In conclusion, breastfeeding seems to have a protective effect on the development of KD, supporting the health benefit of general breastfeeding recommendations.
The strength of our case-control study is based upon the large number of KD cases in a Germany-wide cohort, along with the excellent comparability between our KD and control groups. KD cases were reported from all regions of Germany, as were the control cases who were recruited in parallel. A possible bias by the confounder age, sex and place of residence was able to be minimized through a thorough matching process [34]. In addition, all KD cases were evaluated using a standardized questionnaire and they fulfilled internationally-accepted KD criteria [16]. These strict criteria minimized the risk of misdiagnosed KD cases being included in our study. However, the validity of our results should be interpreted in light of our retrospective study design and considered in context of its known limitations. Although KD cases have been reported as part of a prospective surveillance study, data analysis for this study was based upon a retrospective survey conducted over a period of three years.

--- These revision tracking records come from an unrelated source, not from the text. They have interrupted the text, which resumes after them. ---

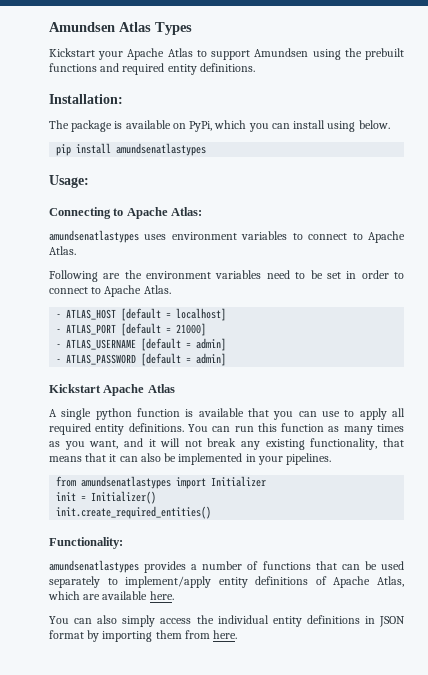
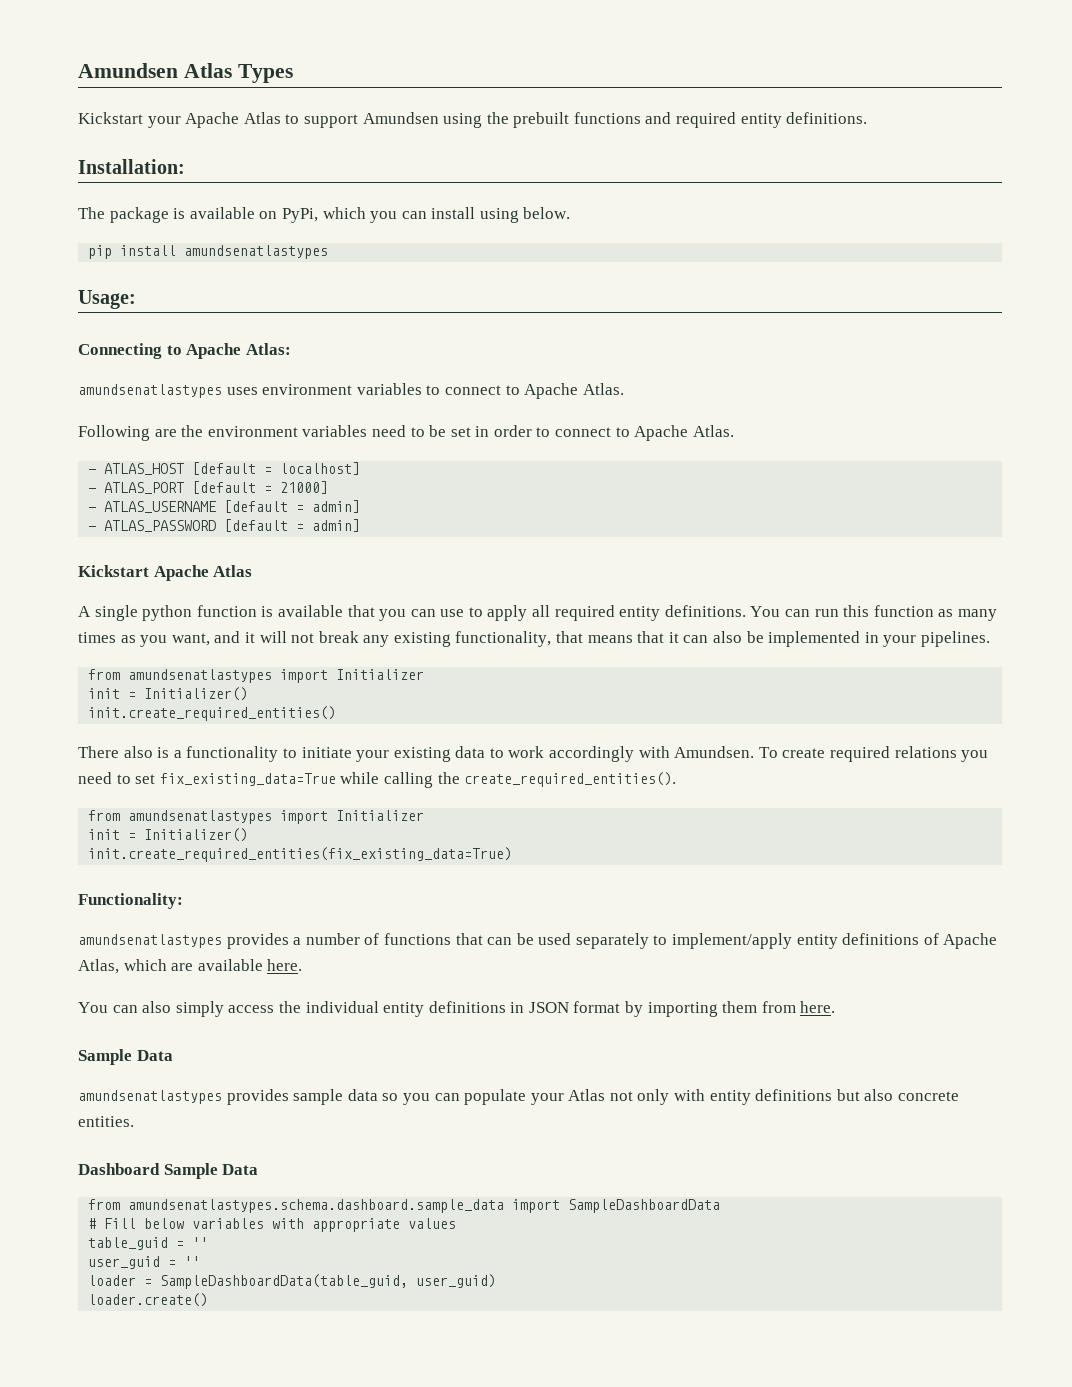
(212, 512) none -> [78,746,989,762] [78,772,677,788] [88,810,425,824] [88,828,249,842] [88,847,513,862] // There also is a functionality to initiate your existing data to work accordingly with Amundsen. To create required relations you need to set fix_existing_data=True while calling the create_required_entities(). // from amundsenatlastypes import Initializer // init = Initializer() // init.create_required_entities(fix_existing_data=True)
(238, 634) none -> [78,1049,173,1065] [78,1089,960,1105] [78,1116,134,1127] [78,1163,259,1179] [88,1199,721,1213] [88,1218,457,1232] [88,1237,209,1250] [88,1256,201,1269] [88,1274,497,1289] [88,1293,209,1307] // Sample Data // amundsenatlastypes provides sample data so you can populate your Atlas not only with entity definitions but also concrete entities. // Dashboard Sample Data // from amundsenatlastypes.schema.dashboard.sample_data import SampleDashboardData // # Fill below variables with appropriate values // table_guid = '' // user_guid = '' // loader = SampleDashboardData(table_guid, user_guid) // loader.create()

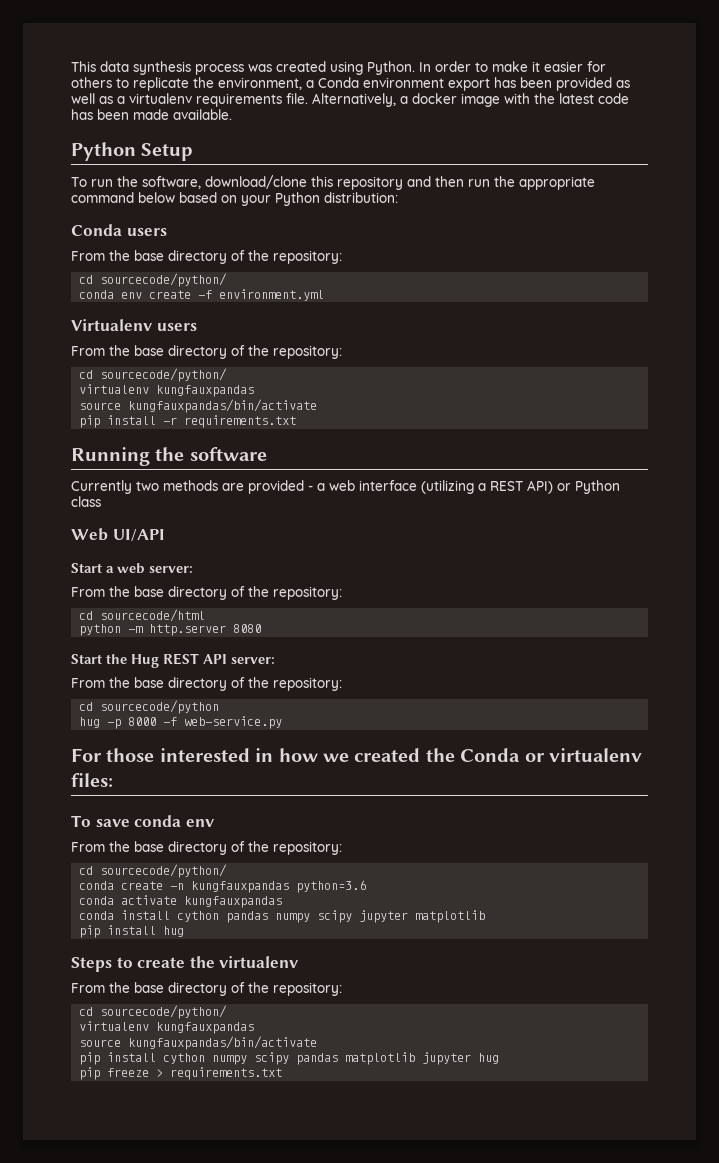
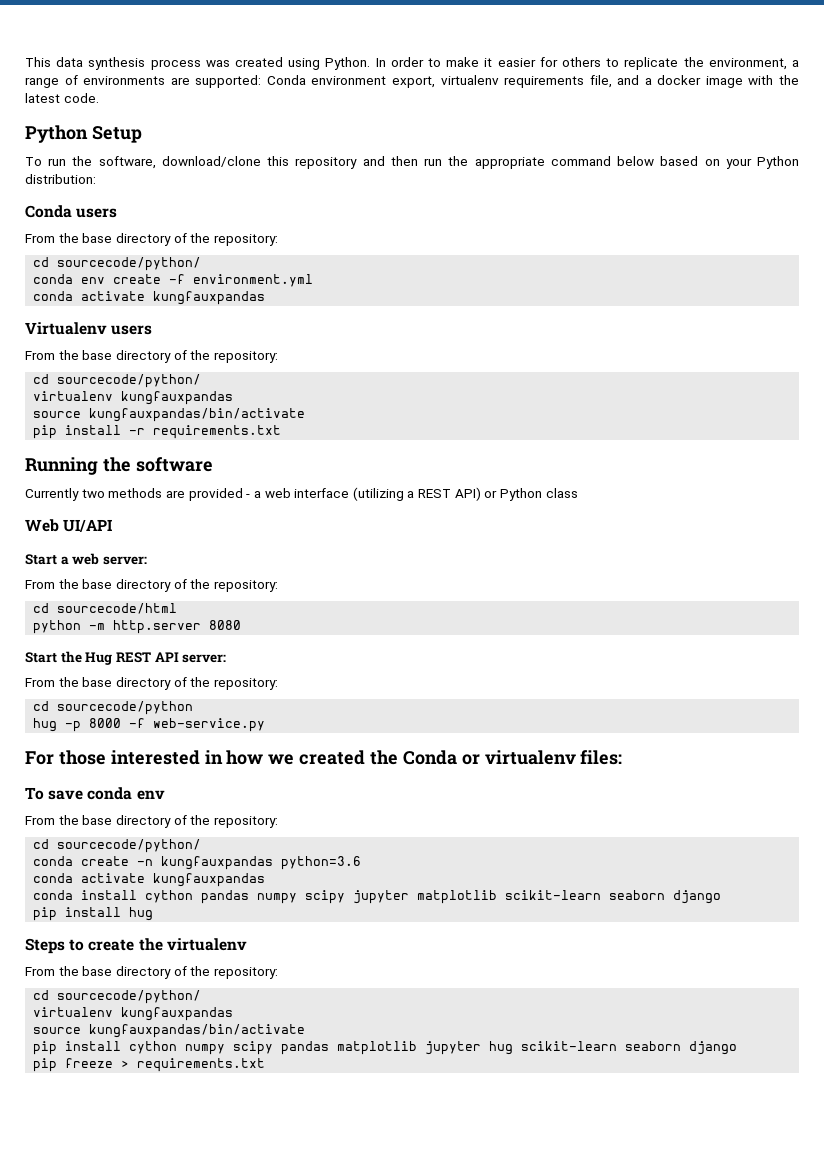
[318,77,630,91] [71,93,396,107] Conda environment export has been provided as well as a virtualenv requirements file. Alternatively, -> [25,75,640,88] range of environments are supported: Conda environment export, virtualenv requirements file, and
[598,93,629,104] [71,109,232,120] code has been made available. -> [63,93,99,103] code.
(325, 295) none -> [33,291,266,305] // conda activate kungfauxpandas
(486, 916) none -> [505,890,722,904] scikit-learn seaborn django
(500, 1058) none -> [521,1041,738,1055] scikit-learn seaborn django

The time period between the acute phase of KD and that of this survey was at least one year. Data quality strongly depends upon the memory ability of the parents, the so-called recall bias. Therefore, we cannot rule out the possibility that families of sick children may have been more likely to remember potential risk factors and/or living conditions than families in the control group did. Another limitation relates to the fact that KD cases were reported from a large number of hospitals, most of whom were without a standardized treatment protocol. KD therapy varies considerably. Some of our KD cases received corticosteroids early in the course of disease that might have impacted the patients’ clinical course, potentially outweighing the influence of vitamin D supplementation and breastfeeding. Finally, a potential confounding between different variables cannot be ruled out. For example, a higher social status often determines a healthier life style. By recruiting control cases via friends and relatives of KD cases, an attempt was made to achieve the best possible comparison regarding socio-economic status. Due to data protection regulations, we were not able to collect additional data regarding the socio-economic status of both KD and control cases.
Another limitation relates to the simultaneous screening for several risk factors. The so-called multiple testing problem (look-elsewhere effect) describes randomly significant findings due to the large number of factors studied [35]. For this reason, our findings should be verified in future prospective studies of larger and more diverse study populations.